Filho do consagrado ator Paulo Gracindo, Gracindo Jr. carregava um sobrenome que já possuía enorme importância na dramaturgia nacional, mas construiu sua própria trajetória diante e atrás das câmeras. Ele participou da inauguração da TV Globo em 1965 e esteve em produções marcantes, como “O Bem-Amado” e “O Casarão”. Em uma das experiências mais simbólicas de sua carreira, pai e filho interpretaram o mesmo personagem em diferentes fases da novela “O Casarão”. Gracindo Jr. também trabalhou como diretor em produções importantes, incluindo a novela “Marron-Glacé” e o programa “Os Trapalhões”, ampliando sua contribuição para a televisão.
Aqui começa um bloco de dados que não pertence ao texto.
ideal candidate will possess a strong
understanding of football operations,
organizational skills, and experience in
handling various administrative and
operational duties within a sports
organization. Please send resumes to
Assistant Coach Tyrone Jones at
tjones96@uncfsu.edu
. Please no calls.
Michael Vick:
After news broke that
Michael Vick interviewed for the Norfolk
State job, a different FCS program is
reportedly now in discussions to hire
A cerimônia desta quinta-feira foi marcada pela presença de diversos artistas que fizeram parte da história profissional e pessoal de Gracindo Jr. Othon Bastos, Leonardo Brício, Adriana Birolli e Cláudio Lins estiveram no local para prestar suas homenagens. José Mayer também participou da despedida. As imagens registradas durante o velório mostraram familiares e amigos reunidos em um momento de forte emoção, especialmente os filhos do artista. A cerimônia foi aberta ao público, permitindo que admiradores também pudessem comparecer ao Cemitério da Penitência para prestar uma última homenagem ao ator e diretor.

Gracindo Jr. morreu na noite de terça-feira (1º), em sua casa, no Rio de Janeiro, aos 83 anos. Informações divulgadas posteriormente apontaram que a morte ocorreu por causas naturais. O artista era casado havia mais de cinco décadas com Daisy Poli e deixou quatro filhos: Yan, Daniela, Gabriel e Pedro, além de sete netos. A notícia provocou manifestações de carinho entre profissionais do meio artístico, que destacaram a contribuição de Gracindo Jr. para diferentes áreas da cultura brasileira. Sua trajetória, construída durante mais de 50 anos, deixou registros no teatro, no rádio, na televisão e no cinema.

Para Paloma Duarte, a despedida teve um significado ainda mais profundo justamente pela combinação entre afeto familiar e admiração profissional. Sem fazer declarações, a atriz deixou o local preservando um momento que, para ela, ultrapassava a repercussão pública da morte de um artista conhecido. A presença silenciosa de Paloma acabou chamando atenção porque simbolizou uma despedida marcada pela emoção, enquanto colegas e familiares também prestavam suas homenagens. Gracindo Jr. encerra sua trajetória deixando uma contribuição expressiva para a dramaturgia brasileira e uma história que permanece ligada a diferentes gerações de artistas, incluindo pessoas de sua própria família que continuam mantendo viva essa relação com a cultura e o entretenimento.